Stored data entries
********************

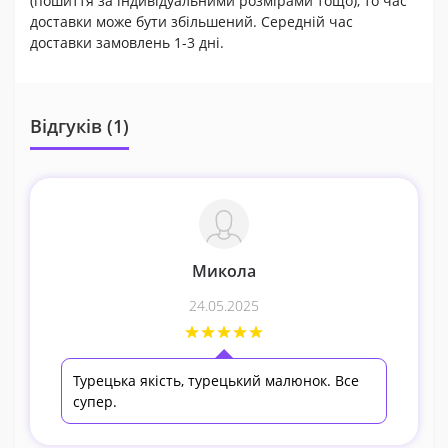
(пошиття за індивідуальними розмірами тощо), то час
доставки може бути збільшений. Середній час
доставки замовлень 1-3 дні.
Відгуків (1)
Микола
24.05.2025
Турецька якість, турецький малюнок. Все
супер.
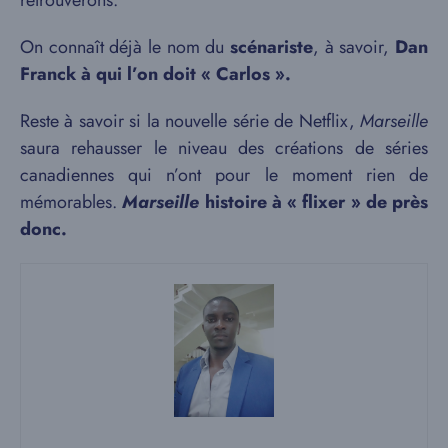
On connaît déjà le nom du
scénariste
, à savoir,
Dan
Franck à qui l’on doit « Carlos ».
Reste à savoir si la nouvelle série de Netflix,
Marseille
saura rehausser le niveau des créations de séries
canadiennes qui n’ont pour le moment rien de
mémorables.
Marseille
histoire à « flixer » de près
donc.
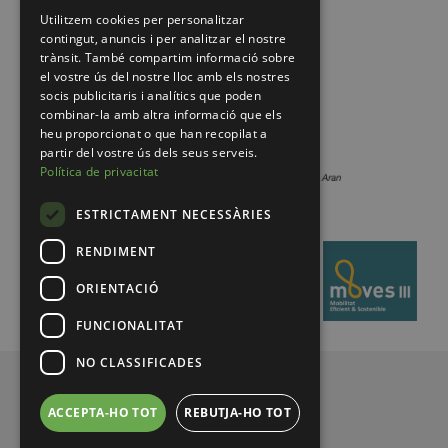
Utilitzem cookies per personalitzar
contingut, anuncis i per analitzar el nostre
trànsit. També compartim informació sobre
el vostre ús del nostre lloc amb els nostres
socis publicitaris i analítics que poden
combinar-la amb altra informació que els
heu proporcionat o que han recopilat a
partir del vostre ús dels seus serveis.
Política de privacitat
ESTRICTAMENT NECESSÀRIES
RENDIMENT
ORIENTACIÓ
FUNCIONALITAT
NO CLASSIFICADES
© 2026 Pirineus de Catalunya
ACCEPTA-HO TOT
REBUTJA-HO TOT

********************

How to complete this task: Reproduce only the lines running from the one that contains "trànsit. També compartim informació sobre" to the last line of the records.

Response to the task:
trànsit. També compartim informació sobre
el vostre ús del nostre lloc amb els nostres
socis publicitaris i analítics que poden
combinar-la amb altra informació que els
heu proporcionat o que han recopilat a
partir del vostre ús dels seus serveis.
Política de privacitat
ESTRICTAMENT NECESSÀRIES
RENDIMENT
ORIENTACIÓ
FUNCIONALITAT
NO CLASSIFICADES
© 2026 Pirineus de Catalunya
ACCEPTA-HO TOT
REBUTJA-HO TOT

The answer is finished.